**Goal of the exercise**
The entries that follow should come back exactly, with no pictures among them.

[Items from a dataset]
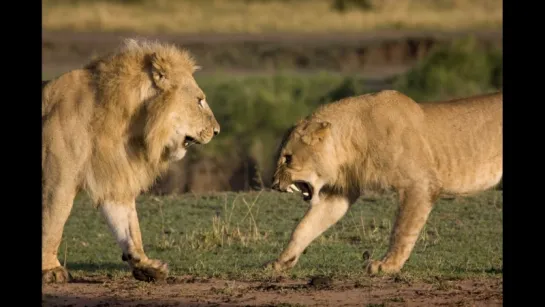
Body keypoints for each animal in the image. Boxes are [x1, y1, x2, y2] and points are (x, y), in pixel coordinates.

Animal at [42, 38, 221, 284]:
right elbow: (52, 222)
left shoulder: (114, 178)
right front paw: (50, 269)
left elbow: (127, 226)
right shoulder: (57, 181)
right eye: (199, 100)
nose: (217, 131)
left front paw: (145, 266)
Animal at [268, 90, 502, 276]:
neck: (353, 139)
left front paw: (387, 266)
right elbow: (305, 227)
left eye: (288, 158)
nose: (274, 184)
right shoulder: (339, 194)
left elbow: (402, 229)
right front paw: (281, 261)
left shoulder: (419, 183)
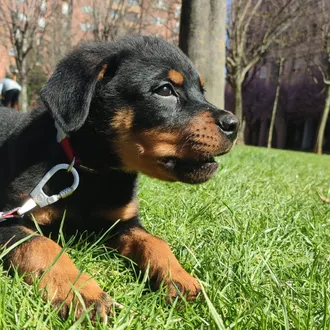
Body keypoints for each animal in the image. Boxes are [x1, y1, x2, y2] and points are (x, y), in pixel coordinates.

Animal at [0, 36, 237, 320]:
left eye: (202, 90)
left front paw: (180, 279)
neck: (94, 173)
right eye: (165, 90)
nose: (234, 125)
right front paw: (81, 292)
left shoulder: (122, 223)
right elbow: (40, 245)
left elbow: (155, 242)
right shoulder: (8, 218)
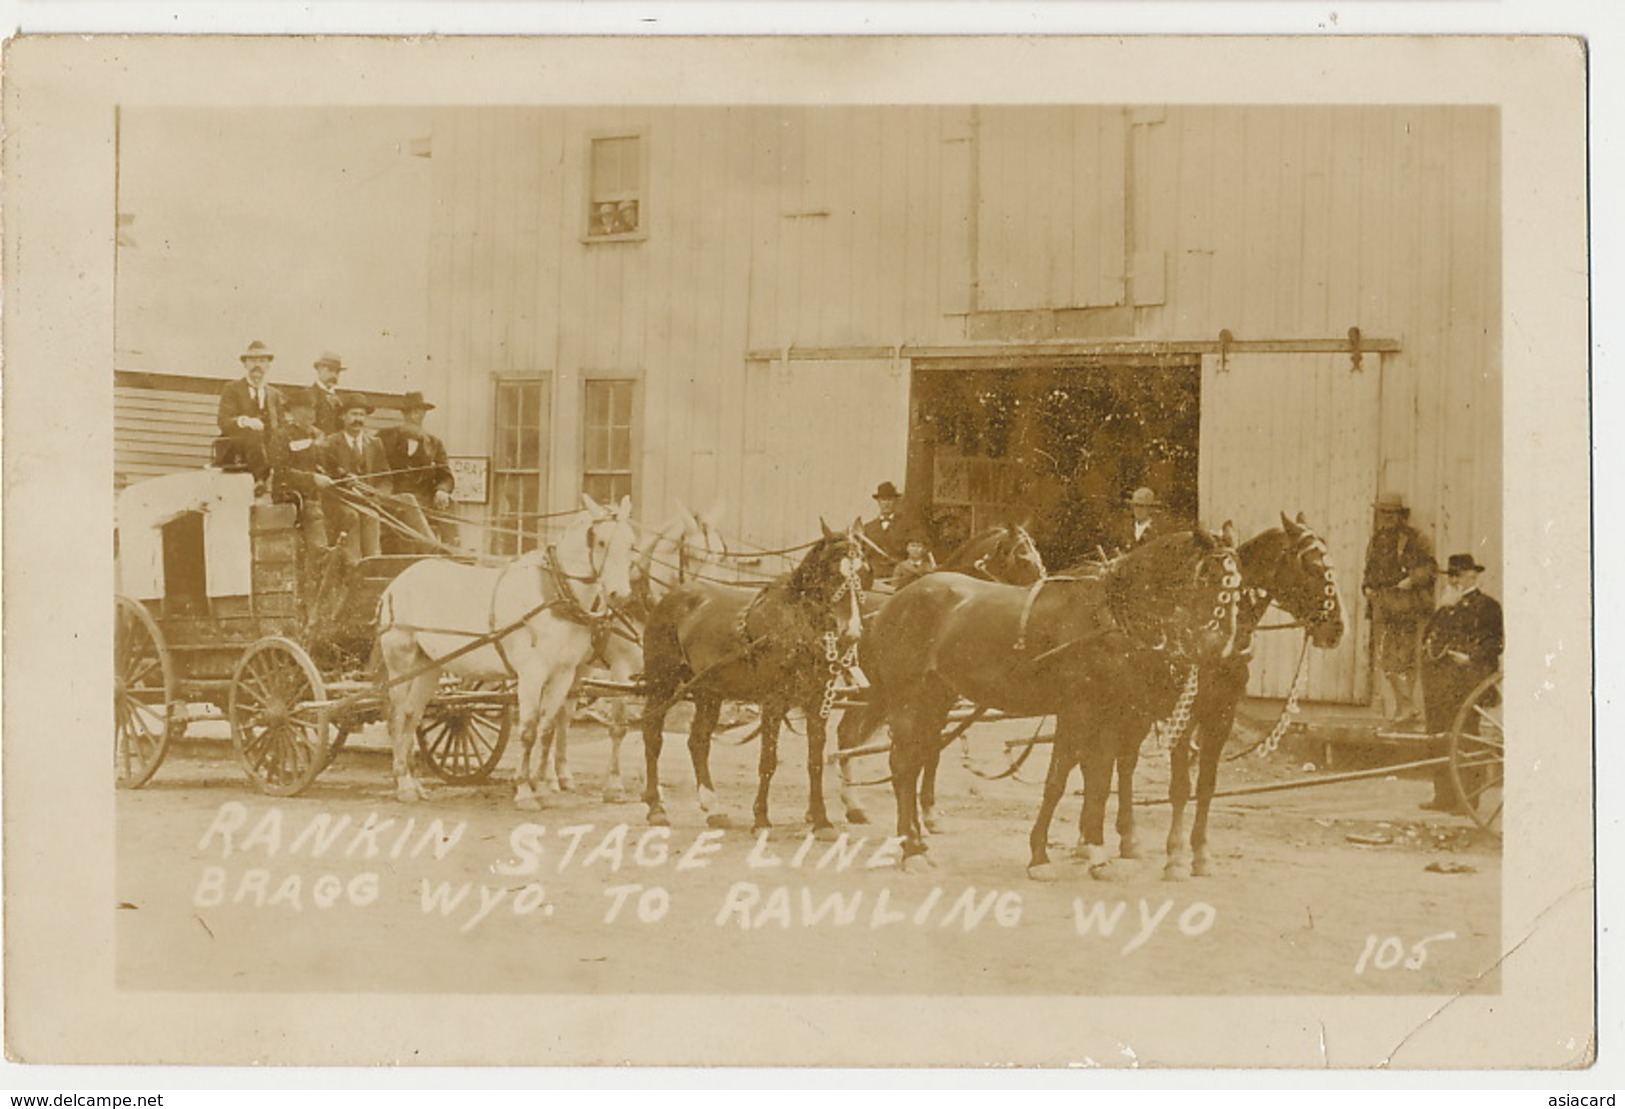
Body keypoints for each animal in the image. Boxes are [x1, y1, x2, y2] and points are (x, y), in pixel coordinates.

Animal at [377, 491, 637, 803]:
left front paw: (542, 787)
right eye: (600, 542)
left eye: (631, 544)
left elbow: (546, 730)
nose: (620, 595)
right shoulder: (531, 674)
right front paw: (525, 791)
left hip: (427, 665)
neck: (554, 592)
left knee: (411, 716)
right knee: (395, 718)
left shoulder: (563, 674)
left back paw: (414, 783)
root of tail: (397, 583)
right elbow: (527, 731)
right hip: (400, 662)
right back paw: (402, 783)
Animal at [546, 497, 731, 800]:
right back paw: (549, 777)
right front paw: (614, 784)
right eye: (691, 555)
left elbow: (653, 722)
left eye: (721, 554)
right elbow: (619, 727)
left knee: (564, 713)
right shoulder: (622, 671)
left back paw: (562, 774)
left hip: (579, 665)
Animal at [633, 517, 871, 829]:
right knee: (652, 731)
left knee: (698, 740)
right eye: (832, 571)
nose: (852, 633)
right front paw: (761, 818)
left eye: (865, 571)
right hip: (663, 681)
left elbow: (815, 761)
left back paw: (714, 808)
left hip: (709, 691)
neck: (797, 625)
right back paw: (655, 806)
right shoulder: (773, 702)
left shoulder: (819, 702)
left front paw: (821, 821)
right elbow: (768, 761)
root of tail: (670, 595)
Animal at [871, 530, 1235, 871]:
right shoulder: (1077, 709)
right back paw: (911, 848)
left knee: (917, 761)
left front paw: (1094, 848)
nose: (1222, 650)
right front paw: (1042, 855)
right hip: (907, 698)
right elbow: (1061, 779)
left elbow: (1099, 777)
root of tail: (897, 600)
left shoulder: (1108, 712)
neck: (1105, 617)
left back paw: (915, 841)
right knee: (902, 765)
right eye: (1209, 576)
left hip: (933, 699)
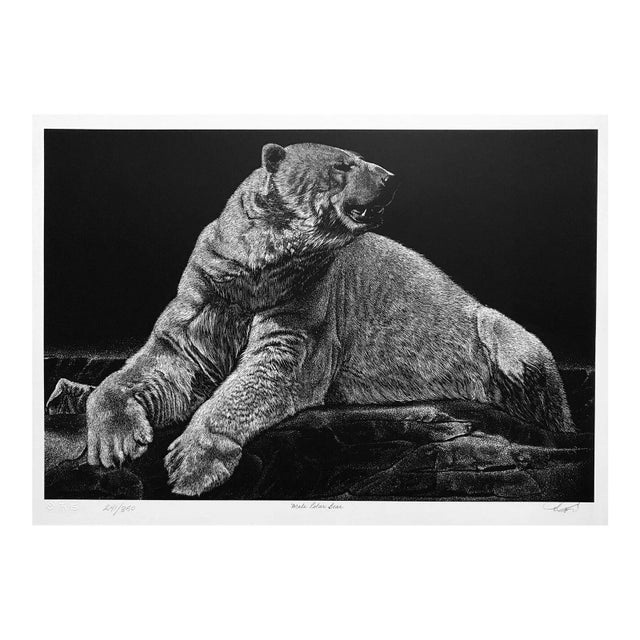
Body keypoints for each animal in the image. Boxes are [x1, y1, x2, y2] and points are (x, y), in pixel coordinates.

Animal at [86, 142, 574, 496]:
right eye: (342, 164)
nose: (391, 178)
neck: (260, 262)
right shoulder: (212, 286)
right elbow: (166, 361)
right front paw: (115, 441)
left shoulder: (309, 296)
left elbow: (269, 372)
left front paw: (189, 464)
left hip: (490, 325)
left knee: (526, 365)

**Output of the task**
Body keypoints for each animal in the image. Boxes are [x1, y1, x2, y2] and points are (x, y), in pixel coordinates.

Animal at [42, 38, 221, 284]:
right elbow: (52, 222)
left shoulder: (114, 178)
right front paw: (50, 269)
left elbow: (127, 226)
right shoulder: (57, 181)
right eye: (199, 100)
nose: (217, 131)
left front paw: (145, 266)
Animal at [268, 90, 502, 276]:
neck: (353, 139)
left front paw: (387, 266)
right elbow: (305, 227)
left eye: (288, 158)
nose: (274, 184)
right shoulder: (339, 194)
left elbow: (402, 229)
right front paw: (281, 261)
left shoulder: (419, 183)
Body keypoints for each animal in the image. Boxes are [x1, y1, x2, y2] and points are (x, y), in pixel coordinates.

Animal at [0, 36, 237, 320]:
left eye: (202, 90)
left front paw: (180, 279)
neck: (94, 173)
right eye: (165, 90)
nose: (234, 125)
right front paw: (81, 292)
left shoulder: (122, 223)
right elbow: (40, 245)
left elbow: (155, 242)
right shoulder: (8, 218)
Body keypoints for each animal in the image. Boxes are [x1, y1, x2, y2] and points are (x, y), in pixel coordinates.

Animal at [377, 491, 637, 803]:
left front paw: (542, 787)
right eye: (600, 542)
left eye: (631, 544)
left elbow: (546, 730)
nose: (620, 595)
right shoulder: (531, 674)
right front paw: (525, 791)
left hip: (427, 665)
neck: (554, 592)
left knee: (411, 716)
right knee: (395, 718)
left shoulder: (563, 674)
left back paw: (414, 783)
root of tail: (397, 583)
right elbow: (527, 731)
right hip: (400, 662)
right back paw: (402, 783)
Animal at [546, 497, 731, 800]:
right back paw: (549, 777)
right front paw: (614, 784)
right eye: (691, 555)
left elbow: (653, 722)
left eye: (721, 554)
right elbow: (619, 727)
left knee: (564, 713)
right shoulder: (622, 671)
left back paw: (562, 774)
left hip: (579, 665)
Animal at [633, 517, 871, 829]:
right knee: (652, 731)
left knee: (698, 740)
right eye: (832, 571)
nose: (852, 633)
right front paw: (761, 818)
left eye: (865, 571)
right hip: (663, 681)
left elbow: (815, 761)
left back paw: (714, 808)
left hip: (709, 691)
neck: (797, 625)
right back paw: (655, 806)
right shoulder: (773, 702)
left shoulder: (819, 702)
left front paw: (821, 821)
right elbow: (768, 761)
root of tail: (670, 595)
Animal at [871, 530, 1235, 871]:
right shoulder: (1077, 709)
right back paw: (911, 848)
left knee: (917, 761)
left front paw: (1094, 848)
nose: (1222, 650)
right front paw: (1042, 855)
right hip: (907, 698)
right elbow: (1061, 779)
left elbow: (1099, 777)
root of tail: (897, 600)
left shoulder: (1108, 712)
neck: (1105, 617)
left back paw: (915, 841)
right knee: (902, 765)
right eye: (1209, 576)
left hip: (933, 699)
Body keypoints for each animal in the image. Boxes are [x1, y1, x2, y2] and points are (x, y), in pixel coordinates.

Animal at [86, 142, 574, 496]:
right eye: (342, 164)
nose: (391, 178)
neck: (260, 262)
right shoulder: (212, 286)
right elbow: (166, 361)
right front paw: (115, 441)
left shoulder: (309, 296)
left elbow: (269, 372)
left front paw: (189, 464)
left hip: (490, 325)
left knee: (526, 365)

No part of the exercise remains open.